== Stored records ==
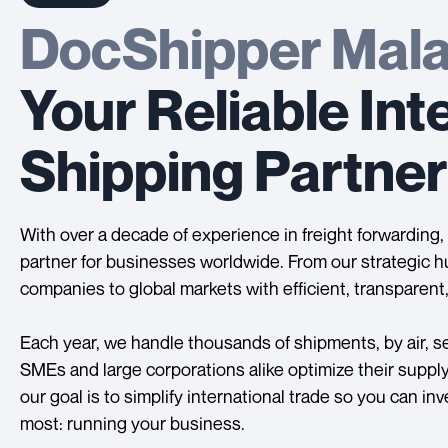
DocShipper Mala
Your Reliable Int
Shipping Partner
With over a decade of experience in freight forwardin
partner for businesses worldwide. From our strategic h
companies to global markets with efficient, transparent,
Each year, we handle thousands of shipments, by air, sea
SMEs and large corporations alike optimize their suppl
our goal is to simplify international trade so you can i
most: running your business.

== What the task asks ==
Produce an exact copy of each line from the one holding "Your Reliable Int" through the last line of the records, both included, and nothing more.

== Final answer ==
Your Reliable Int
Shipping Partner
With over a decade of experience in freight forwardin
partner for businesses worldwide. From our strategic h
companies to global markets with efficient, transparent,
Each year, we handle thousands of shipments, by air, sea
SMEs and large corporations alike optimize their suppl
our goal is to simplify international trade so you can i
most: running your business.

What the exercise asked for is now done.